TASK DESCRIPTION: In the entries below, find the line with "data_o <= data_i;" and the line with "1'b1: OUT = IN1;"; copy them and every line between them exactly, but not the pictures.

═══ RECORDS TO PROCESS ═══

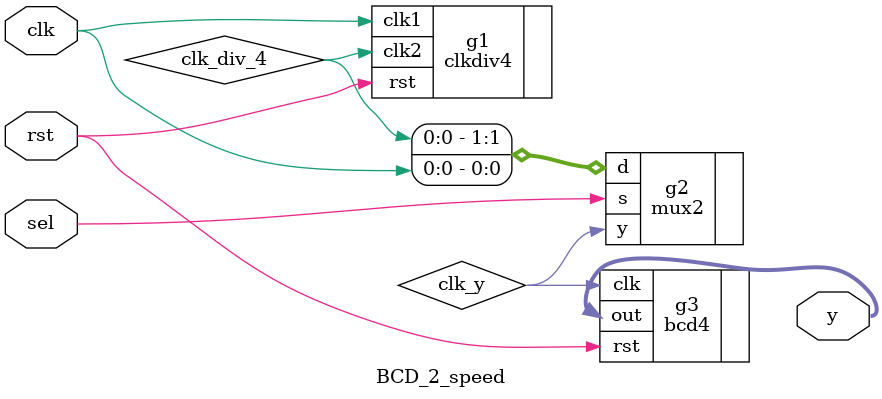
<source format=sv>
`include "../8_bit_CSA/mux2.sv"
`include "../2_speed_BCD_cnt/bcd4.sv"
`include "../2_speed_BCD_cnt/clkdiv4.sv"

module BCD_2_speed (
    input  logic       clk,
    input  logic       rst,
    input  logic       sel,
    output logic [3:0] y
);

  // Internal Registers
  logic clk_div_4;
  logic clk_y;

  clkdiv4 g1 (
      .clk1(clk),
      .rst (rst),
      .clk2(clk_div_4)
  );

  mux2 g2 (
      .d({clk_div_4, clk}),
      .s(sel),
      .y(clk_y)
  );

  bcd4 g3 (
      .clk(clk_y),
      .rst(rst),
      .out(y)
  );
endmodule

</source>
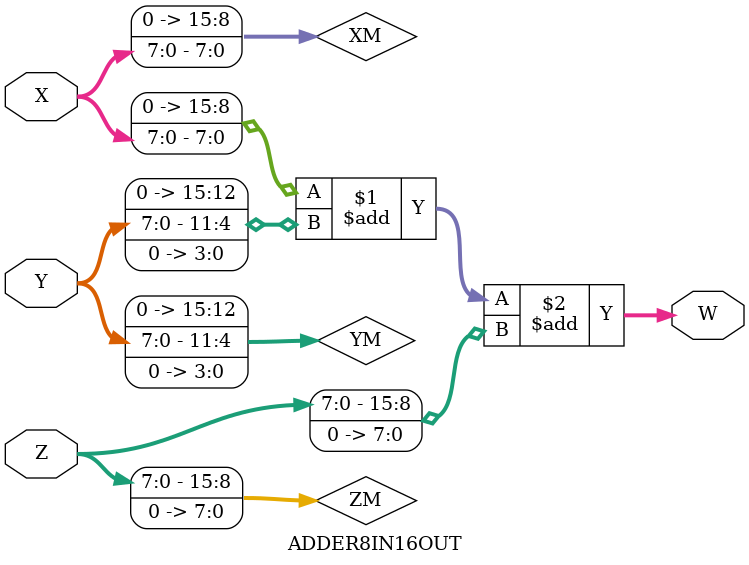
<source format=v>
`timescale 1ns / 1ps


  // MODULE FOR ADDER INPUT BIT LENGTH IS 8 & OUTPUT BIT LENGTH IS 16

module ADDER8IN16OUT(input [7:0]X, input [7:0]Y, input [7:0]Z, output[15:0]W);
  wire [15:0]XM = { 8'b0,X };
  wire [15:0]YM = { 4'b0,Y,4'b0};
  wire [15:0]ZM = { Z,8'b0};
  assign W = XM + YM + ZM;
endmodule

</source>
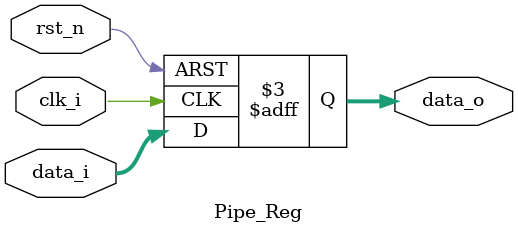
<source format=v>
module Pipe_Reg (
  clk_i,
  rst_n,
  data_i,
  data_o
);

  parameter size = 64;

  //I/O ports
  input clk_i;
  input rst_n;
  input [size-1:0] data_i;

  output [size-1:0] data_o;

  //Internal Signals
  reg [size-1:0] data_o;

  //Main function
  /*your code here*/
  always @(posedge clk_i or negedge rst_n) begin
	  if (~rst_n)
		  data_o <= 0;
	  else
		  data_o <= data_i;
end
endmodule

</source>
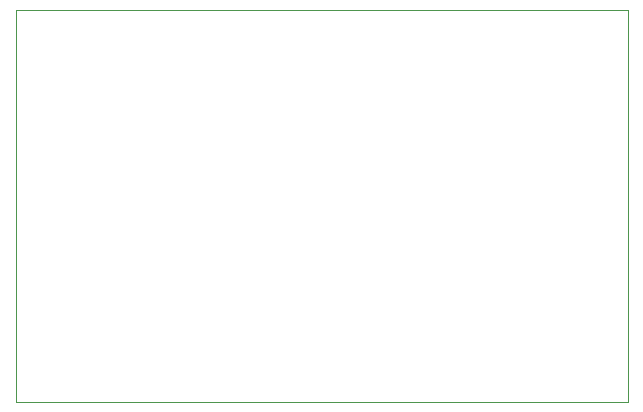
<source format=gbr>
%TF.GenerationSoftware,KiCad,Pcbnew,9.0.0*%
%TF.CreationDate,2025-04-04T13:24:18-04:00*%
%TF.ProjectId,esp32led,65737033-326c-4656-942e-6b696361645f,rev?*%
%TF.SameCoordinates,Original*%
%TF.FileFunction,Profile,NP*%
%FSLAX46Y46*%
G04 Gerber Fmt 4.6, Leading zero omitted, Abs format (unit mm)*
G04 Created by KiCad (PCBNEW 9.0.0) date 2025-04-04 13:24:18*
%MOMM*%
%LPD*%
G01*
G04 APERTURE LIST*
%TA.AperFunction,Profile*%
%ADD10C,0.050000*%
%TD*%
G04 APERTURE END LIST*
D10*
X149770000Y-49600000D02*
X201600000Y-49600000D01*
X201600000Y-82800000D01*
X149770000Y-82800000D01*
X149770000Y-49600000D01*
M02*

</source>
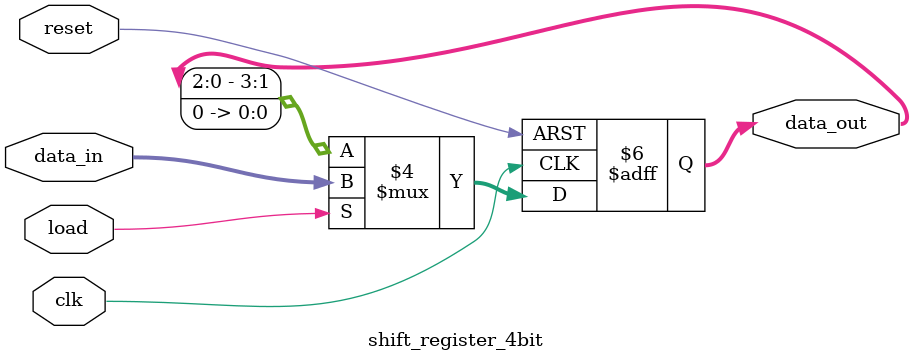
<source format=v>
module shift_register_4bit(
    input clk,
    input reset,
    input [3:0] data_in,
    input load,
    output reg [3:0] data_out
);
    always @(posedge clk or posedge reset) begin
        if (reset) begin
            data_out <= 4'b0000;
        end else if (load) begin
            data_out <= data_in;
        end else begin
            data_out <= data_out << 1; // Shift left by 1 bit
        end
    end
endmodule

</source>
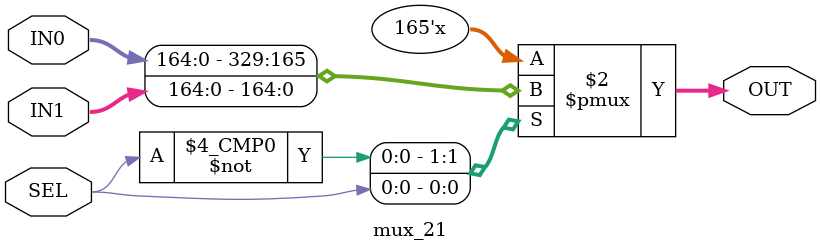
<source format=v>
/*------------------------------------------------------------------------------
 * File: mux_21.v
 * Date generated: 2023-03-27
 * Date modified: 2023-04-03
 * Author: Bruna Suemi Nagai
 * Description: Multiplexer 2:1
 *------------------------------------------------------------------------------ */

module mux_21(
	IN0,
	IN1,
	SEL, 
	OUT
);


// ------------------------------------------
// IO declaration
// ------------------------------------------
	input signed [164:0] IN0;
	input signed [164:0] IN1; 
	input SEL; 
	output reg signed [164:0] OUT;
	
	
// ------------------------------------------
// Logic
// ------------------------------------------
	always @ (SEL or IN0 or IN1)
	begin
  	case(SEL)
		1'b0: OUT = IN0;
		1'b1: OUT = IN1;
    	default: OUT = 165'b0;
  	endcase
end
endmodule

</source>
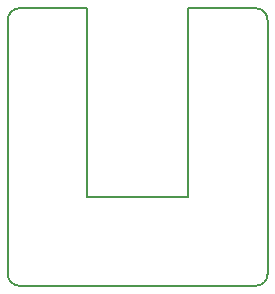
<source format=gbr>
%TF.GenerationSoftware,KiCad,Pcbnew,9.0.2*%
%TF.CreationDate,2025-12-07T23:47:29+09:00*%
%TF.ProjectId,pmw3610_breakout_for_frostortho,706d7733-3631-4305-9f62-7265616b6f75,rev?*%
%TF.SameCoordinates,Original*%
%TF.FileFunction,Profile,NP*%
%FSLAX46Y46*%
G04 Gerber Fmt 4.6, Leading zero omitted, Abs format (unit mm)*
G04 Created by KiCad (PCBNEW 9.0.2) date 2025-12-07 23:47:29*
%MOMM*%
%LPD*%
G01*
G04 APERTURE LIST*
%TA.AperFunction,Profile*%
%ADD10C,0.200000*%
%TD*%
G04 APERTURE END LIST*
D10*
X126000000Y-103500000D02*
G75*
G02*
X125000000Y-102500000I0J1000000D01*
G01*
X140250000Y-96000000D02*
X140250000Y-80000000D01*
X140250000Y-80000000D02*
X146000000Y-80000000D01*
X146000000Y-80000000D02*
G75*
G02*
X147000000Y-81000000I0J-1000000D01*
G01*
X147000000Y-102500000D02*
G75*
G02*
X146000000Y-103500000I-1000000J0D01*
G01*
X147000000Y-81000000D02*
X147000000Y-102500000D01*
X125000000Y-102500000D02*
X125000000Y-81000000D01*
X131750000Y-96000000D02*
X131750000Y-80000000D01*
X131750000Y-80000000D02*
X126000000Y-80000000D01*
X131750000Y-96000000D02*
X140250000Y-96000000D01*
X126000000Y-103500000D02*
X146000000Y-103500000D01*
X125000000Y-81000000D02*
G75*
G02*
X126000000Y-80000000I1000000J0D01*
G01*
M02*

</source>
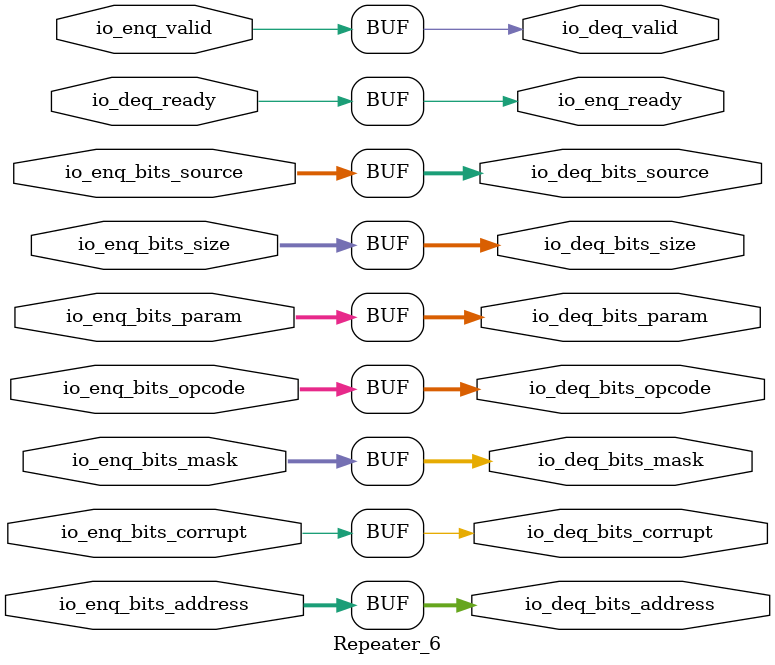
<source format=sv>
`ifndef RANDOMIZE
  `ifdef RANDOMIZE_REG_INIT
    `define RANDOMIZE
  `endif // RANDOMIZE_REG_INIT
`endif // not def RANDOMIZE
`ifndef RANDOMIZE
  `ifdef RANDOMIZE_MEM_INIT
    `define RANDOMIZE
  `endif // RANDOMIZE_MEM_INIT
`endif // not def RANDOMIZE

`ifndef RANDOM
  `define RANDOM $random
`endif // not def RANDOM

// Users can define 'PRINTF_COND' to add an extra gate to prints.
`ifndef PRINTF_COND_
  `ifdef PRINTF_COND
    `define PRINTF_COND_ (`PRINTF_COND)
  `else  // PRINTF_COND
    `define PRINTF_COND_ 1
  `endif // PRINTF_COND
`endif // not def PRINTF_COND_

// Users can define 'ASSERT_VERBOSE_COND' to add an extra gate to assert error printing.
`ifndef ASSERT_VERBOSE_COND_
  `ifdef ASSERT_VERBOSE_COND
    `define ASSERT_VERBOSE_COND_ (`ASSERT_VERBOSE_COND)
  `else  // ASSERT_VERBOSE_COND
    `define ASSERT_VERBOSE_COND_ 1
  `endif // ASSERT_VERBOSE_COND
`endif // not def ASSERT_VERBOSE_COND_

// Users can define 'STOP_COND' to add an extra gate to stop conditions.
`ifndef STOP_COND_
  `ifdef STOP_COND
    `define STOP_COND_ (`STOP_COND)
  `else  // STOP_COND
    `define STOP_COND_ 1
  `endif // STOP_COND
`endif // not def STOP_COND_

// Users can define INIT_RANDOM as general code that gets injected into the
// initializer block for modules with registers.
`ifndef INIT_RANDOM
  `define INIT_RANDOM
`endif // not def INIT_RANDOM

// If using random initialization, you can also define RANDOMIZE_DELAY to
// customize the delay used, otherwise 0.002 is used.
`ifndef RANDOMIZE_DELAY
  `define RANDOMIZE_DELAY 0.002
`endif // not def RANDOMIZE_DELAY

// Define INIT_RANDOM_PROLOG_ for use in our modules below.
`ifndef INIT_RANDOM_PROLOG_
  `ifdef RANDOMIZE
    `ifdef VERILATOR
      `define INIT_RANDOM_PROLOG_ `INIT_RANDOM
    `else  // VERILATOR
      `define INIT_RANDOM_PROLOG_ `INIT_RANDOM #`RANDOMIZE_DELAY begin end
    `endif // VERILATOR
  `else  // RANDOMIZE
    `define INIT_RANDOM_PROLOG_
  `endif // RANDOMIZE
`endif // not def INIT_RANDOM_PROLOG_

module Repeater_6(
  input         io_enq_valid,
  input  [2:0]  io_enq_bits_opcode,
                io_enq_bits_param,
                io_enq_bits_size,
  input  [4:0]  io_enq_bits_source,
  input  [29:0] io_enq_bits_address,
  input  [7:0]  io_enq_bits_mask,
  input         io_enq_bits_corrupt,
                io_deq_ready,
  output        io_enq_ready,
                io_deq_valid,
  output [2:0]  io_deq_bits_opcode,
                io_deq_bits_param,
                io_deq_bits_size,
  output [4:0]  io_deq_bits_source,
  output [29:0] io_deq_bits_address,
  output [7:0]  io_deq_bits_mask,
  output        io_deq_bits_corrupt
);

  assign io_enq_ready = io_deq_ready;
  assign io_deq_valid = io_enq_valid;
  assign io_deq_bits_opcode = io_enq_bits_opcode;
  assign io_deq_bits_param = io_enq_bits_param;
  assign io_deq_bits_size = io_enq_bits_size;
  assign io_deq_bits_source = io_enq_bits_source;
  assign io_deq_bits_address = io_enq_bits_address;
  assign io_deq_bits_mask = io_enq_bits_mask;
  assign io_deq_bits_corrupt = io_enq_bits_corrupt;
endmodule


</source>
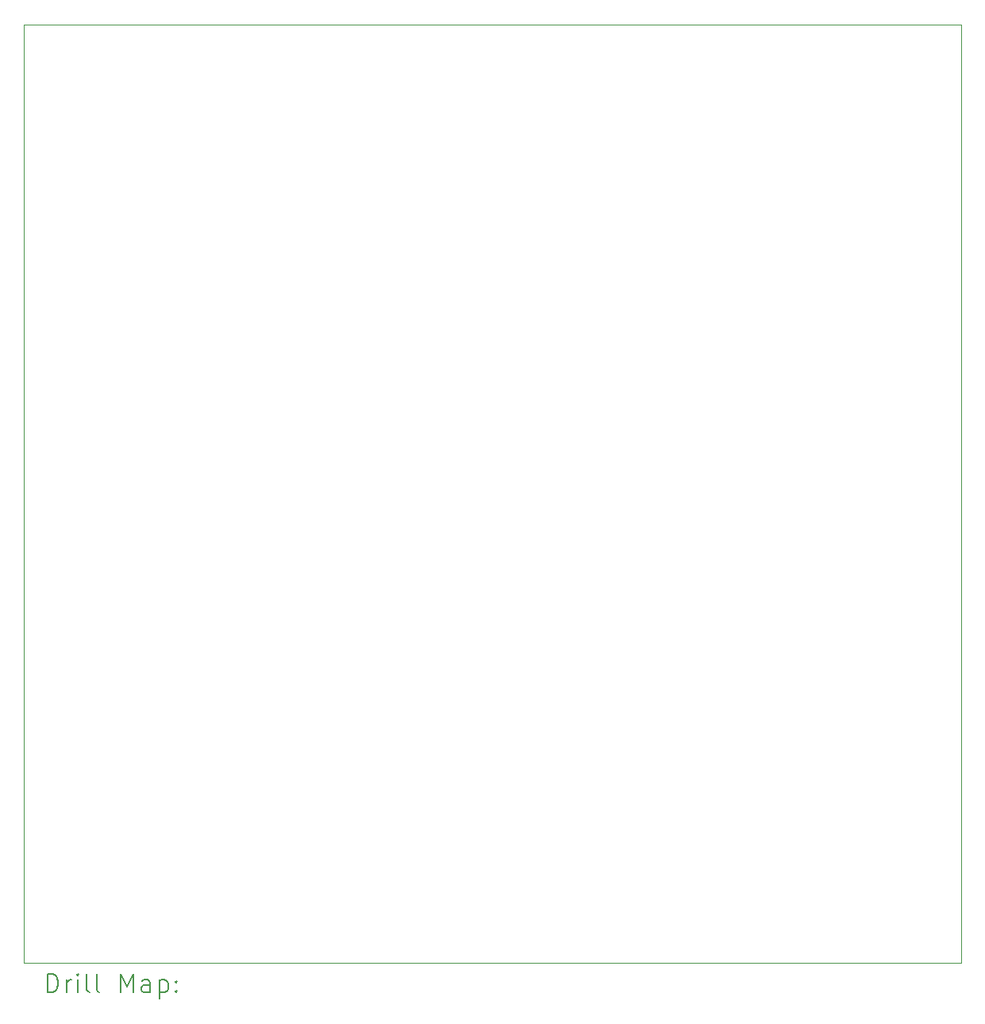
<source format=gbr>
%TF.GenerationSoftware,KiCad,Pcbnew,(6.0.7)*%
%TF.CreationDate,2022-08-28T03:54:29+08:00*%
%TF.ProjectId,6_1k,365f316b-2e6b-4696-9361-645f70636258,rev?*%
%TF.SameCoordinates,Original*%
%TF.FileFunction,Drillmap*%
%TF.FilePolarity,Positive*%
%FSLAX45Y45*%
G04 Gerber Fmt 4.5, Leading zero omitted, Abs format (unit mm)*
G04 Created by KiCad (PCBNEW (6.0.7)) date 2022-08-28 03:54:29*
%MOMM*%
%LPD*%
G01*
G04 APERTURE LIST*
%ADD10C,0.100000*%
%ADD11C,0.200000*%
G04 APERTURE END LIST*
D10*
X3383260Y-4919980D02*
X13383260Y-4919980D01*
X13383260Y-4919980D02*
X13383260Y-14919980D01*
X13383260Y-14919980D02*
X3383260Y-14919980D01*
X3383260Y-14919980D02*
X3383260Y-4919980D01*
D11*
X3635879Y-15235456D02*
X3635879Y-15035456D01*
X3683498Y-15035456D01*
X3712069Y-15044980D01*
X3731117Y-15064028D01*
X3740641Y-15083075D01*
X3750165Y-15121170D01*
X3750165Y-15149742D01*
X3740641Y-15187837D01*
X3731117Y-15206885D01*
X3712069Y-15225932D01*
X3683498Y-15235456D01*
X3635879Y-15235456D01*
X3835879Y-15235456D02*
X3835879Y-15102123D01*
X3835879Y-15140218D02*
X3845403Y-15121170D01*
X3854927Y-15111647D01*
X3873974Y-15102123D01*
X3893022Y-15102123D01*
X3959688Y-15235456D02*
X3959688Y-15102123D01*
X3959688Y-15035456D02*
X3950165Y-15044980D01*
X3959688Y-15054504D01*
X3969212Y-15044980D01*
X3959688Y-15035456D01*
X3959688Y-15054504D01*
X4083498Y-15235456D02*
X4064450Y-15225932D01*
X4054927Y-15206885D01*
X4054927Y-15035456D01*
X4188260Y-15235456D02*
X4169212Y-15225932D01*
X4159688Y-15206885D01*
X4159688Y-15035456D01*
X4416831Y-15235456D02*
X4416831Y-15035456D01*
X4483498Y-15178313D01*
X4550165Y-15035456D01*
X4550165Y-15235456D01*
X4731117Y-15235456D02*
X4731117Y-15130694D01*
X4721593Y-15111647D01*
X4702546Y-15102123D01*
X4664450Y-15102123D01*
X4645403Y-15111647D01*
X4731117Y-15225932D02*
X4712070Y-15235456D01*
X4664450Y-15235456D01*
X4645403Y-15225932D01*
X4635879Y-15206885D01*
X4635879Y-15187837D01*
X4645403Y-15168789D01*
X4664450Y-15159266D01*
X4712070Y-15159266D01*
X4731117Y-15149742D01*
X4826355Y-15102123D02*
X4826355Y-15302123D01*
X4826355Y-15111647D02*
X4845403Y-15102123D01*
X4883498Y-15102123D01*
X4902546Y-15111647D01*
X4912070Y-15121170D01*
X4921593Y-15140218D01*
X4921593Y-15197361D01*
X4912070Y-15216408D01*
X4902546Y-15225932D01*
X4883498Y-15235456D01*
X4845403Y-15235456D01*
X4826355Y-15225932D01*
X5007308Y-15216408D02*
X5016831Y-15225932D01*
X5007308Y-15235456D01*
X4997784Y-15225932D01*
X5007308Y-15216408D01*
X5007308Y-15235456D01*
X5007308Y-15111647D02*
X5016831Y-15121170D01*
X5007308Y-15130694D01*
X4997784Y-15121170D01*
X5007308Y-15111647D01*
X5007308Y-15130694D01*
M02*

</source>
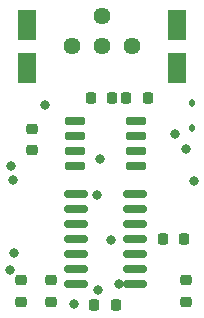
<source format=gbr>
%TF.GenerationSoftware,KiCad,Pcbnew,(7.0.0-rc2-224-g3ecd6ec186)*%
%TF.CreationDate,2023-02-20T11:58:51+01:00*%
%TF.ProjectId,TA726,54413732-362e-46b6-9963-61645f706362,rev?*%
%TF.SameCoordinates,Original*%
%TF.FileFunction,Soldermask,Top*%
%TF.FilePolarity,Negative*%
%FSLAX46Y46*%
G04 Gerber Fmt 4.6, Leading zero omitted, Abs format (unit mm)*
G04 Created by KiCad (PCBNEW (7.0.0-rc2-224-g3ecd6ec186)) date 2023-02-20 11:58:51*
%MOMM*%
%LPD*%
G01*
G04 APERTURE LIST*
G04 Aperture macros list*
%AMRoundRect*
0 Rectangle with rounded corners*
0 $1 Rounding radius*
0 $2 $3 $4 $5 $6 $7 $8 $9 X,Y pos of 4 corners*
0 Add a 4 corners polygon primitive as box body*
4,1,4,$2,$3,$4,$5,$6,$7,$8,$9,$2,$3,0*
0 Add four circle primitives for the rounded corners*
1,1,$1+$1,$2,$3*
1,1,$1+$1,$4,$5*
1,1,$1+$1,$6,$7*
1,1,$1+$1,$8,$9*
0 Add four rect primitives between the rounded corners*
20,1,$1+$1,$2,$3,$4,$5,0*
20,1,$1+$1,$4,$5,$6,$7,0*
20,1,$1+$1,$6,$7,$8,$9,0*
20,1,$1+$1,$8,$9,$2,$3,0*%
G04 Aperture macros list end*
%ADD10RoundRect,0.218750X-0.256250X0.218750X-0.256250X-0.218750X0.256250X-0.218750X0.256250X0.218750X0*%
%ADD11C,1.440000*%
%ADD12RoundRect,0.250000X-0.550000X1.050000X-0.550000X-1.050000X0.550000X-1.050000X0.550000X1.050000X0*%
%ADD13RoundRect,0.218750X0.256250X-0.218750X0.256250X0.218750X-0.256250X0.218750X-0.256250X-0.218750X0*%
%ADD14RoundRect,0.218750X-0.218750X-0.256250X0.218750X-0.256250X0.218750X0.256250X-0.218750X0.256250X0*%
%ADD15RoundRect,0.218750X0.218750X0.256250X-0.218750X0.256250X-0.218750X-0.256250X0.218750X-0.256250X0*%
%ADD16RoundRect,0.150000X-0.725000X-0.150000X0.725000X-0.150000X0.725000X0.150000X-0.725000X0.150000X0*%
%ADD17RoundRect,0.150000X-0.825000X-0.150000X0.825000X-0.150000X0.825000X0.150000X-0.825000X0.150000X0*%
%ADD18RoundRect,0.112500X0.112500X-0.187500X0.112500X0.187500X-0.112500X0.187500X-0.112500X-0.187500X0*%
%ADD19C,0.800000*%
G04 APERTURE END LIST*
D10*
%TO.C,R2*%
X204495400Y-101741400D03*
X204495400Y-103541400D03*
%TD*%
%TO.C,R5*%
X218414600Y-101741400D03*
X218414600Y-103541400D03*
%TD*%
D11*
%TO.C,RV1*%
X213842600Y-81864200D03*
X211302600Y-79324200D03*
X211302600Y-81864200D03*
X208762600Y-81864200D03*
%TD*%
D12*
%TO.C,C13*%
X217653307Y-80150000D03*
X217653307Y-83750000D03*
%TD*%
D13*
%TO.C,C1*%
X205409800Y-90739800D03*
X205409800Y-88939800D03*
%TD*%
D14*
%TO.C,C2*%
X216500000Y-98200000D03*
X218300000Y-98200000D03*
%TD*%
D12*
%TO.C,C12*%
X204950000Y-80150000D03*
X204950000Y-83750000D03*
%TD*%
D15*
%TO.C,R4*%
X212500000Y-103809800D03*
X210700000Y-103809800D03*
%TD*%
D14*
%TO.C,C3*%
X213400000Y-86334600D03*
X215200000Y-86334600D03*
%TD*%
%TO.C,R1*%
X210377200Y-86334600D03*
X212177200Y-86334600D03*
%TD*%
D16*
%TO.C,U2*%
X209050000Y-88230000D03*
X209050000Y-89500000D03*
X209050000Y-90770000D03*
X209050000Y-92040000D03*
X214200000Y-92040000D03*
X214200000Y-90770000D03*
X214200000Y-89500000D03*
X214200000Y-88230000D03*
%TD*%
D10*
%TO.C,R3*%
X207010000Y-101741400D03*
X207010000Y-103541400D03*
%TD*%
D17*
%TO.C,U1*%
X209175000Y-94390000D03*
X209175000Y-95660000D03*
X209175000Y-96930000D03*
X209175000Y-98200000D03*
X209175000Y-99470000D03*
X209175000Y-100740000D03*
X209175000Y-102010000D03*
X214125000Y-102010000D03*
X214125000Y-100740000D03*
X214125000Y-99470000D03*
X214125000Y-98200000D03*
X214125000Y-96930000D03*
X214125000Y-95660000D03*
X214125000Y-94390000D03*
%TD*%
D18*
%TO.C,D1*%
X218950000Y-88800000D03*
X218950000Y-86700000D03*
%TD*%
D19*
X219150500Y-93296583D03*
X218414600Y-101741400D03*
X217551399Y-89331800D03*
X203602170Y-92066322D03*
X203848512Y-93249888D03*
X210892336Y-94500109D03*
X218450999Y-90650000D03*
X211171812Y-91494588D03*
X206502000Y-86893400D03*
X204950000Y-80150000D03*
X212797600Y-102010000D03*
X217653305Y-80150001D03*
X207035400Y-103555800D03*
X215200001Y-86334602D03*
X203860400Y-99430000D03*
X204950000Y-83750000D03*
X218299998Y-98200000D03*
X207010000Y-101741398D03*
X210972400Y-102590600D03*
X208991200Y-103784400D03*
X203517500Y-100876100D03*
X212090000Y-98348800D03*
M02*

</source>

═══

ANSWER:
		  data_o <= data_i;
end
endmodule

</source>
<source format=gbr>
%TF.GenerationSoftware,KiCad,Pcbnew,9.0.0*%
%TF.CreationDate,2025-04-04T13:24:18-04:00*%
%TF.ProjectId,esp32led,65737033-326c-4656-942e-6b696361645f,rev?*%
%TF.SameCoordinates,Original*%
%TF.FileFunction,Profile,NP*%
%FSLAX46Y46*%
G04 Gerber Fmt 4.6, Leading zero omitted, Abs format (unit mm)*
G04 Created by KiCad (PCBNEW 9.0.0) date 2025-04-04 13:24:18*
%MOMM*%
%LPD*%
G01*
G04 APERTURE LIST*
%TA.AperFunction,Profile*%
%ADD10C,0.050000*%
%TD*%
G04 APERTURE END LIST*
D10*
X149770000Y-49600000D02*
X201600000Y-49600000D01*
X201600000Y-82800000D01*
X149770000Y-82800000D01*
X149770000Y-49600000D01*
M02*

</source>
<source format=v>
module shift_register_4bit(
    input clk,
    input reset,
    input [3:0] data_in,
    input load,
    output reg [3:0] data_out
);
    always @(posedge clk or posedge reset) begin
        if (reset) begin
            data_out <= 4'b0000;
        end else if (load) begin
            data_out <= data_in;
        end else begin
            data_out <= data_out << 1; // Shift left by 1 bit
        end
    end
endmodule

</source>
<source format=v>
/*------------------------------------------------------------------------------
 * File: mux_21.v
 * Date generated: 2023-03-27
 * Date modified: 2023-04-03
 * Author: Bruna Suemi Nagai
 * Description: Multiplexer 2:1
 *------------------------------------------------------------------------------ */

module mux_21(
	IN0,
	IN1,
	SEL, 
	OUT
);


// ------------------------------------------
// IO declaration
// ------------------------------------------
	input signed [164:0] IN0;
	input signed [164:0] IN1; 
	input SEL; 
	output reg signed [164:0] OUT;
	
	
// ------------------------------------------
// Logic
// ------------------------------------------
	always @ (SEL or IN0 or IN1)
	begin
  	case(SEL)
		1'b0: OUT = IN0;
		1'b1: OUT = IN1;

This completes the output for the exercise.